### SEZIONE DEL DOCUMENTO:

In Iran, invece, i modi in cui le donne rappresentano sé stesse si sono metamorfizzati e sono stati veicolati attraverso i social network. Mediante queste piattaforme abbiamo visto coppie queer baciarsi nelle piazze principali delle città iraniane, ragazze che si coprono il viso, espongono il corpo e stanno per strada con la pelle segnata da Jin, Jiyan, Azadî scritta con il rossetto e, ancora, video di donne che cantano, ballano e ridono ad alta voce. Le autrici del saggio sostengono come in Iran la rappresentazione di una donna, in chador nero con in mano una pistola, sia vista come l’immagine della figura femminile voluta dalla polizia morale, rappresenta la censura e la sorveglianza. È ben diversa, quindi, dall’immagine del corpo femminile creata nella sfera privata e conservata al sicuro negli album di famiglia.
Un’altra esposizione dell’artista, posizionata al centro delle critiche, è quella inaugurata Il 26 gennaio 2023 alla Gladstone Gallery di New York. Un solo show di Shirin Neshat intitolato The Fury. In mostra, oltre alle fotografie già citate, si trova una nuova videoinstallazione, che dà il titolo alla mostra, girata nella primavera del 2022, prima dell’attuale rivoluzione. Una donna nuda accerchiata da un gruppo di uomini in divisa militare.
Il lavoro cerca di mettere in luce le gravi torture e le violenze sessuali a cui sono sottoposte le donne prigioniere politiche del regime della Repubblica Islamica, ripercorre il viaggio psicologico ed emotivo di una giovane donna iraniana che, sebbene ora viva liberamente negli Stati Uniti, rimane traumatizzata dai ricordi della prigionia. Pur volendo denunciare una situazione tragica e reale, l’immagine della donna riportata ancora una volta dall’artista è quella di una figura debole, indifesa, una rappresentazione disumanizzata e feticizzata della vittima iraniana, sempre più distante dalle immagini di donne forti e coraggiose condivise durante le lotte contemporanee. La “donna iraniana” costruita dalla Repubblica islamica e le immagini di donne create da Neshat si assomigliano dolorosamente.
«Nello stesso momento in cui assistiamo a un
aumento delle lotte di liberazione delle donne, vediamo come il liberalismo
venga imposto come
l’opzione più sicura e praticabile per l’uguaglianza e il cambiamento. Oggi
vediamo che gli slogan e i simboli rivoluzionari radicali vengono sempre più
mercificati, prodotti in serie, svuotati del loro significato e rivenduti in
plastica alle stesse persone che hanno dato la vita per creare questi valori».

### CONSEGNA:
Rendi in inglese questa frase del brano su Shirin Neshat: «La “donna iraniana” costruita dalla Repubblica islamica e le immagini di donne create da Neshat si assomigliano dolorosamente.» Le voci riportate qui non hanno alcun ruolo in questo esercizio.

Estratti di dati:
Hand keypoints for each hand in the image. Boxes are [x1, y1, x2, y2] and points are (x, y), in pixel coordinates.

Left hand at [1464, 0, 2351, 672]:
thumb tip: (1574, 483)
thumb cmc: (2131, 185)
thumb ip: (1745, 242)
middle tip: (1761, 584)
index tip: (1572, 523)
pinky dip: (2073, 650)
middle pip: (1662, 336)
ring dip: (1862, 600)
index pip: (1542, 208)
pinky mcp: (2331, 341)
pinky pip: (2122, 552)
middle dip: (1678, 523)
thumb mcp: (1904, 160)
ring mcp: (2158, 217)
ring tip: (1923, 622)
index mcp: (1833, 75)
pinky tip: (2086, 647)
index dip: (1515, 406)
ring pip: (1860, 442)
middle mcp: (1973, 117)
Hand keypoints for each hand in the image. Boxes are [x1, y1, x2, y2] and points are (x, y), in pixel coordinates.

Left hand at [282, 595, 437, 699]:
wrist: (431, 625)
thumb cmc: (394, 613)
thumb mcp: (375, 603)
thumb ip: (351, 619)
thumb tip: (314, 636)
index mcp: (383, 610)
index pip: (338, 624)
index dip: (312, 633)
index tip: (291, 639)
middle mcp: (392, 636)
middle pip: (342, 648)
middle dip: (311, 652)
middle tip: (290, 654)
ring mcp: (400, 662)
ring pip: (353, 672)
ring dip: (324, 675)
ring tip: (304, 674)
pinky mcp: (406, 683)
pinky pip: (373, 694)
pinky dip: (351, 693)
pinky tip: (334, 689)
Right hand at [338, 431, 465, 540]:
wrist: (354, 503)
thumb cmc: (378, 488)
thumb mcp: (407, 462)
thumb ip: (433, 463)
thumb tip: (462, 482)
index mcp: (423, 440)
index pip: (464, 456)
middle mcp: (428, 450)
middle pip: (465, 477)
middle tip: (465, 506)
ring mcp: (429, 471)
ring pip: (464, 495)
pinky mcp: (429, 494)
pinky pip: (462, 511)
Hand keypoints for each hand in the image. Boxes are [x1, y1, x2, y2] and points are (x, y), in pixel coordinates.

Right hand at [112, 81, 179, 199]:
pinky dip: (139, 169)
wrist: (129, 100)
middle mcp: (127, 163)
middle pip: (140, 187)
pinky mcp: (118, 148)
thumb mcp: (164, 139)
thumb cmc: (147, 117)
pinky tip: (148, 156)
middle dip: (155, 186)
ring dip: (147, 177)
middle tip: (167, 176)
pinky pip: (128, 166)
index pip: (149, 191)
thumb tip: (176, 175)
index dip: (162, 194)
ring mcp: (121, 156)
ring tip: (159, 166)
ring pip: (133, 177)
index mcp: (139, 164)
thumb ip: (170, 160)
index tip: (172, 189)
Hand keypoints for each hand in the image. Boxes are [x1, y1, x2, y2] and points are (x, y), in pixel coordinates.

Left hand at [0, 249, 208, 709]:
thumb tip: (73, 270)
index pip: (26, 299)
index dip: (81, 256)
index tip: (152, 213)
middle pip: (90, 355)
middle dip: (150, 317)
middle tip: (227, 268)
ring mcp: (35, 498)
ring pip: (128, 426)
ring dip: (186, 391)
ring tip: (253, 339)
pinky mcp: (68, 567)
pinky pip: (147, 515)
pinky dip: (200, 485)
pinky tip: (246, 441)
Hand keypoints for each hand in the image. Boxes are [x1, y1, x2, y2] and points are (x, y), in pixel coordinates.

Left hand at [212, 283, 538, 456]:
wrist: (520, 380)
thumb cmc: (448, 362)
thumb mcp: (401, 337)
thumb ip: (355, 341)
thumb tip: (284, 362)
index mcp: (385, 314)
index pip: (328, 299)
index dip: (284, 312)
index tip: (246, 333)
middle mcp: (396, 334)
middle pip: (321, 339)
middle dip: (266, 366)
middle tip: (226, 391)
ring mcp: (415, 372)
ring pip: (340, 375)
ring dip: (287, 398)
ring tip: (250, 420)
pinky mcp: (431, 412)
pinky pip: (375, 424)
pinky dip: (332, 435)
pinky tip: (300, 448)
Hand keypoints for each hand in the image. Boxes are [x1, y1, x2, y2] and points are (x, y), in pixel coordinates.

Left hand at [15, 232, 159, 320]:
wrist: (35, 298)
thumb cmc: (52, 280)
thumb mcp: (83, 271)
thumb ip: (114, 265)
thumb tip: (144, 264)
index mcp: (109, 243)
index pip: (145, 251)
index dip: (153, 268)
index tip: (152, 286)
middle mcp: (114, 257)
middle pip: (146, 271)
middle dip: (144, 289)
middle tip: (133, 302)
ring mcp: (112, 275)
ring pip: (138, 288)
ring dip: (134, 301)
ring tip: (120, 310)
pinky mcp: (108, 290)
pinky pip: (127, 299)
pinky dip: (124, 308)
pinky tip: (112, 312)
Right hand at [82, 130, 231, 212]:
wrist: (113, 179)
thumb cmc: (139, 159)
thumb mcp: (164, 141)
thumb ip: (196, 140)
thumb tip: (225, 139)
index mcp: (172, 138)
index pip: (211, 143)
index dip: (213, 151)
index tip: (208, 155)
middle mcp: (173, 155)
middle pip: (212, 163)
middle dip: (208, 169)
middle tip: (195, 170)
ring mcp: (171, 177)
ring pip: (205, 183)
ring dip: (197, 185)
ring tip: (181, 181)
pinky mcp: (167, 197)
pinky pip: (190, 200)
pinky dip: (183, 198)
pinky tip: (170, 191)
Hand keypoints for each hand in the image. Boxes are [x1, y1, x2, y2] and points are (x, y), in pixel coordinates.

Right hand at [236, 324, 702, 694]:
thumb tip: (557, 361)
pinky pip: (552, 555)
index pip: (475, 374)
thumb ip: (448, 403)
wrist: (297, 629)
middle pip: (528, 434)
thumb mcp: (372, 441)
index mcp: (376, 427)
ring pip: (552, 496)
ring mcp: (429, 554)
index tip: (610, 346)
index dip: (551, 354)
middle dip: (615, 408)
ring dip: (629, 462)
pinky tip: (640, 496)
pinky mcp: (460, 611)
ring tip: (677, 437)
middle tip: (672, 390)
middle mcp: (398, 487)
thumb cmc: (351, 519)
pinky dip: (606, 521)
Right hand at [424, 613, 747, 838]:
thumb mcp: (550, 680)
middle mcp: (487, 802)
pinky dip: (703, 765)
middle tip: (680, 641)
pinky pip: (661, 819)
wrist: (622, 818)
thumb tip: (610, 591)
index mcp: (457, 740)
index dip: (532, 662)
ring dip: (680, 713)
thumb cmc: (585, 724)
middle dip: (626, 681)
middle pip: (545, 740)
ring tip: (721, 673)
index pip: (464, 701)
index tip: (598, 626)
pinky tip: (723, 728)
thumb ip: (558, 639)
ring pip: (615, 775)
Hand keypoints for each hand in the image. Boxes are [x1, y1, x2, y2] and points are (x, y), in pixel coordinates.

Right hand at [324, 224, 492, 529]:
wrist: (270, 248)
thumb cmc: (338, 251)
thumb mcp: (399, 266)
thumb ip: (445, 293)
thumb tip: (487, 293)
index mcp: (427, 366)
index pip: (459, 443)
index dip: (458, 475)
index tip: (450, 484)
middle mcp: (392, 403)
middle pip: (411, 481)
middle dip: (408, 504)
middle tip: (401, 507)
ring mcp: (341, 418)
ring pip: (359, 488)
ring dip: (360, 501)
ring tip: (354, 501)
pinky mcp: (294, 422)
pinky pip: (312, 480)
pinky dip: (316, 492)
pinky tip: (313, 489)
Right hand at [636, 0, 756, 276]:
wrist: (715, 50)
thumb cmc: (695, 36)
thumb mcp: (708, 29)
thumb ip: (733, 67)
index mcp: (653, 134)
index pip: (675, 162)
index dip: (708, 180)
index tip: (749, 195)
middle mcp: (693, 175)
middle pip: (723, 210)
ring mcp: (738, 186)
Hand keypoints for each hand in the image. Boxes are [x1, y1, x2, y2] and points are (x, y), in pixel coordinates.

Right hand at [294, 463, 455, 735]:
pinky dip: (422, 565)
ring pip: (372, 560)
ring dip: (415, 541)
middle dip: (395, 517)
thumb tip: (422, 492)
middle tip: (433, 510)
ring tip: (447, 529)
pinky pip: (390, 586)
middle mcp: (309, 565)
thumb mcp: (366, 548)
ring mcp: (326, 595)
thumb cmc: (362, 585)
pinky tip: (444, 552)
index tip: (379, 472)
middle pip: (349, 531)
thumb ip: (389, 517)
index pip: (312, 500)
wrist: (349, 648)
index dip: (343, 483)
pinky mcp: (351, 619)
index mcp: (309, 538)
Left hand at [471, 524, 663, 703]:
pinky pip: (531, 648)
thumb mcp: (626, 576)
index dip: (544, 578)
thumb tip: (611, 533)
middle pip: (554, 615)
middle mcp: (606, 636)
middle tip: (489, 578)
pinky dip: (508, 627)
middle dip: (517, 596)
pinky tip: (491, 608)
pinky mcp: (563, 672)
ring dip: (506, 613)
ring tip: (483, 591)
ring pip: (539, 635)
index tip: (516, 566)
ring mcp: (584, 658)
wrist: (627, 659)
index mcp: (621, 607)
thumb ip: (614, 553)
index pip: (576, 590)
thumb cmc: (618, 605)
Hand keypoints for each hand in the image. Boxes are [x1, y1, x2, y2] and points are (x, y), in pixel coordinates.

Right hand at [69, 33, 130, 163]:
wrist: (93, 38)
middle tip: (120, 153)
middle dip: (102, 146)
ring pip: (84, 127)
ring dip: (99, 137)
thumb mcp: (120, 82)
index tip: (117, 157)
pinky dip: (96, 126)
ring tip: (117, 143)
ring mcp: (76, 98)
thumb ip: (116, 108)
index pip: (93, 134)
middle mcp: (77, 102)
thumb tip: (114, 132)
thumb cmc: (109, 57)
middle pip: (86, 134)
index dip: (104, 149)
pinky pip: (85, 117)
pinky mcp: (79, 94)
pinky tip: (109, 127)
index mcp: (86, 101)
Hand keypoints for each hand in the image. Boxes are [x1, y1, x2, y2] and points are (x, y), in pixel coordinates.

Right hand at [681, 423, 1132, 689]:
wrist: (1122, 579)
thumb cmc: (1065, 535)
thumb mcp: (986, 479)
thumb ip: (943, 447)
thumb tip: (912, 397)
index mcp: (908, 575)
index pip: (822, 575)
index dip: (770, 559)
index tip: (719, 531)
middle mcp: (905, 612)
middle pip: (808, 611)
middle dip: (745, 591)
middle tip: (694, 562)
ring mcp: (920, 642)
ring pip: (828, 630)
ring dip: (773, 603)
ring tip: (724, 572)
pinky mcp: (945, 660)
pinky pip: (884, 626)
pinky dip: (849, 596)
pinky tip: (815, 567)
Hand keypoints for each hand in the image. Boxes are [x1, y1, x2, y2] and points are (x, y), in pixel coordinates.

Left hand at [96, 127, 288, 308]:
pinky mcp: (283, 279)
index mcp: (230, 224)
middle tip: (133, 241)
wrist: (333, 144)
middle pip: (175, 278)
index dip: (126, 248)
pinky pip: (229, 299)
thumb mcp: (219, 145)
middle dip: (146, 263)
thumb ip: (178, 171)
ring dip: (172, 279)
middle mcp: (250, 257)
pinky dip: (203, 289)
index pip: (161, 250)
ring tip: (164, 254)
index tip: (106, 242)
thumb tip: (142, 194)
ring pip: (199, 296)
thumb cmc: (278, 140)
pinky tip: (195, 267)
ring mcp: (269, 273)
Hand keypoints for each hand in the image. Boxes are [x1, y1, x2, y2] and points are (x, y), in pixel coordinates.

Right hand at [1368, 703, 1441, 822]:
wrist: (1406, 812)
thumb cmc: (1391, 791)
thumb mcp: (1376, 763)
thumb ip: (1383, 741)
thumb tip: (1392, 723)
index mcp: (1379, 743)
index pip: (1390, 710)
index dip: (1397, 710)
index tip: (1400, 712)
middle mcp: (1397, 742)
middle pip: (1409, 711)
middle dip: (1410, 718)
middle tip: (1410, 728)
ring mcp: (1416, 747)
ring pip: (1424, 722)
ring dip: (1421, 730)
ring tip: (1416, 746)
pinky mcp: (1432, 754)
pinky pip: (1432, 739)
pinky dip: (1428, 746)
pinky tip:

### RISPOSTA:
The "Iranian woman" constructed by the Islamic Republic and the images of women created by Neshat painfully resemble each other.